Top of SELECTED TEXT
Some things in life are better left in the hands of others. For example, if you don’t know how to fly a plane, you’ll let a pilot take care of your next flight. Or if you don’t know how to perform open-heart surgery, you’re not going to try and repair your friend’s damaged arteries.
However, even if you don’t personally manage the minutiae of certain tasks, there are many aspects of these tasks where you do have control.
You don’t let the pilot of your flight choose a new destination after takeoff. You make that choice before you even get on the plane. If there was the possibility the pilot might decide midflight to change destinations on a whim, you wouldn’t even buy the ticket.
Yet when it comes to finances, many Americans give up a surprisingly high amount of control.
I am a take-charge person. I like to personally make sure things are getting done the right way. Part of the reality of running a business is that you have to delegate many tasks and processes to other people, but I always want to make sure the ship is being steered in the right direction.
Handling money should be the same way. However you have your retirement or your estate structured, whether or not you have someone manage it for you or you give it to someone else, you are going to want to control the general purpose that your money is structured for.
Sometimes people give up that control. They might even give up that control without knowing that they have given it up. Recently, an interesting piece of news caught my eye.
This tax season will be the last tax season before some very significant changes to savings and inheritance come into effect.
Bottom of SELECTED TEXT
Top of DATA FOR ANALYSIS
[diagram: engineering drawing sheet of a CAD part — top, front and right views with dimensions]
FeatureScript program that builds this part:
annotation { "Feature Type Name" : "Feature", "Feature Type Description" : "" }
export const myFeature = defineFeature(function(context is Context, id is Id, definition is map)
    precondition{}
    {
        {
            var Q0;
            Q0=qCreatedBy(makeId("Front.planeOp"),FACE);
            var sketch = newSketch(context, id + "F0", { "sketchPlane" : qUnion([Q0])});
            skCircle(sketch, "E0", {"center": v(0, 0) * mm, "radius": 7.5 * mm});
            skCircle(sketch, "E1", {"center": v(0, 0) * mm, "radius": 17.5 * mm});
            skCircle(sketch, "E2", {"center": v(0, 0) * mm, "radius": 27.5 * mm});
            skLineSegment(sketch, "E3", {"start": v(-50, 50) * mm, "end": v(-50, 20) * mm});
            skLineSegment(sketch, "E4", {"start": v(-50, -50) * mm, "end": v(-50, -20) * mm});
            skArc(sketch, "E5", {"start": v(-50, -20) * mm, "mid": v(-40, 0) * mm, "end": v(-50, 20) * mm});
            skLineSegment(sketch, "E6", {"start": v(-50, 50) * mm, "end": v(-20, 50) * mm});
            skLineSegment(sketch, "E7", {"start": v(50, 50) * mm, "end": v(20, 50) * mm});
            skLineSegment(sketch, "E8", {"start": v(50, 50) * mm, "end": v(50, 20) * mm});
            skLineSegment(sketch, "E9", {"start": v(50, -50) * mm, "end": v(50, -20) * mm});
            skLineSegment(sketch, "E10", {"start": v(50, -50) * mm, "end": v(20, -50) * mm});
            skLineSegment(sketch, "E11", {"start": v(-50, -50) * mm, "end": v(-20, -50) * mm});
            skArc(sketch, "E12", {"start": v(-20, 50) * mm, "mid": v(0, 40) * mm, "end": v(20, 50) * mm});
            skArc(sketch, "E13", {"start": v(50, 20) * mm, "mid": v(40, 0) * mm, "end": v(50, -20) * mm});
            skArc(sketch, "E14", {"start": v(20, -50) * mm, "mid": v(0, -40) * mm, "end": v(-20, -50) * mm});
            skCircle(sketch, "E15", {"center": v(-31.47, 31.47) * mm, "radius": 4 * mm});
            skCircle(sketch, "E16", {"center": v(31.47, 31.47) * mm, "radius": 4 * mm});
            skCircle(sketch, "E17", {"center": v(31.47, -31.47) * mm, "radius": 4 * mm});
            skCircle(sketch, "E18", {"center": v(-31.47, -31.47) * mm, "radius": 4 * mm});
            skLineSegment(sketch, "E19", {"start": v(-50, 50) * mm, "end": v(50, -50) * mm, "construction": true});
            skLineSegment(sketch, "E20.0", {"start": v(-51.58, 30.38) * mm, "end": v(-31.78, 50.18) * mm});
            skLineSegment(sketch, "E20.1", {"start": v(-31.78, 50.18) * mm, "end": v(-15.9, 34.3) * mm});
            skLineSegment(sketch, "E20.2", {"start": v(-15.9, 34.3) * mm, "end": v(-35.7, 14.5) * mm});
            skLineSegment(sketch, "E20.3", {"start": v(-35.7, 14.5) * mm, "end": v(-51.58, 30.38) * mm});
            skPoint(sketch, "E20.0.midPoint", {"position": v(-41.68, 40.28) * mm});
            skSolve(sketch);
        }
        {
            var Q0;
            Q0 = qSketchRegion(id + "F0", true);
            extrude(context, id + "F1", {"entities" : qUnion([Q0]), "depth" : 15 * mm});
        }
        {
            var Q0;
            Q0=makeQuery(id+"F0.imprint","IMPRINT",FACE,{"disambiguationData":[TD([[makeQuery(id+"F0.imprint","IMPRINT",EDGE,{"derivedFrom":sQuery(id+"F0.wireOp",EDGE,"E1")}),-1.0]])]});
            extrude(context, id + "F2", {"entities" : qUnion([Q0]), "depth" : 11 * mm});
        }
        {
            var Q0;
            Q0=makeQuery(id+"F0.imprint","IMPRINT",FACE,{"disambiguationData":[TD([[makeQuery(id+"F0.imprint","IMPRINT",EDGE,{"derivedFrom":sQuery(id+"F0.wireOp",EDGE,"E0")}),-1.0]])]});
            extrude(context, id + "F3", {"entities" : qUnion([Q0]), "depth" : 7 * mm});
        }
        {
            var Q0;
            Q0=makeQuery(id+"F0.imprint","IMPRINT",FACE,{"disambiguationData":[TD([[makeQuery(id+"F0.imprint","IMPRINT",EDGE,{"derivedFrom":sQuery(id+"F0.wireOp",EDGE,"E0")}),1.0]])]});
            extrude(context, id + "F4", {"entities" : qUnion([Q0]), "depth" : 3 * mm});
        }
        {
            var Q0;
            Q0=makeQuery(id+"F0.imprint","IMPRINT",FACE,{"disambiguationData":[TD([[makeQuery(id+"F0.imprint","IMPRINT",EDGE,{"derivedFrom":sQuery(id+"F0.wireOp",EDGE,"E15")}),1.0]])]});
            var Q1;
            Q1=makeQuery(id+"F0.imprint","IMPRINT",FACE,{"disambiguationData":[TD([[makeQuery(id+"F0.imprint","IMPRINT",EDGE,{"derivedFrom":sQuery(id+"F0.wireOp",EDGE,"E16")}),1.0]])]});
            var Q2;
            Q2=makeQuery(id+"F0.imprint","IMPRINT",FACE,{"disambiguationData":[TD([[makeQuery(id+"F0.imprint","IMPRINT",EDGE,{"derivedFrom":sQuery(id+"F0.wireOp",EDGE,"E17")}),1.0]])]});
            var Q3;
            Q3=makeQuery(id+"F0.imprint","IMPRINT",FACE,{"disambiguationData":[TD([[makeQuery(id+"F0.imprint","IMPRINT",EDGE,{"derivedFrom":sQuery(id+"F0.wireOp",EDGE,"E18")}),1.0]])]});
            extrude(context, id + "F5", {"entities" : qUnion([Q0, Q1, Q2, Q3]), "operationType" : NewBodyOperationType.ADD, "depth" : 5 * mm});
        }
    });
Bottom of DATA FOR ANALYSIS
= WHAT IS NEEDED =
Reproduce word for word the part of the text on keeping control of your money, starting at "Sometimes people give" and ending at "come into effect.".

= PROBLEM SOLUTION =
Sometimes people give up that control. They might even give up that control without knowing that they have given it up. Recently, an interesting piece of news caught my eye.
This tax season will be the last tax season before some very significant changes to savings and inheritance come into effect.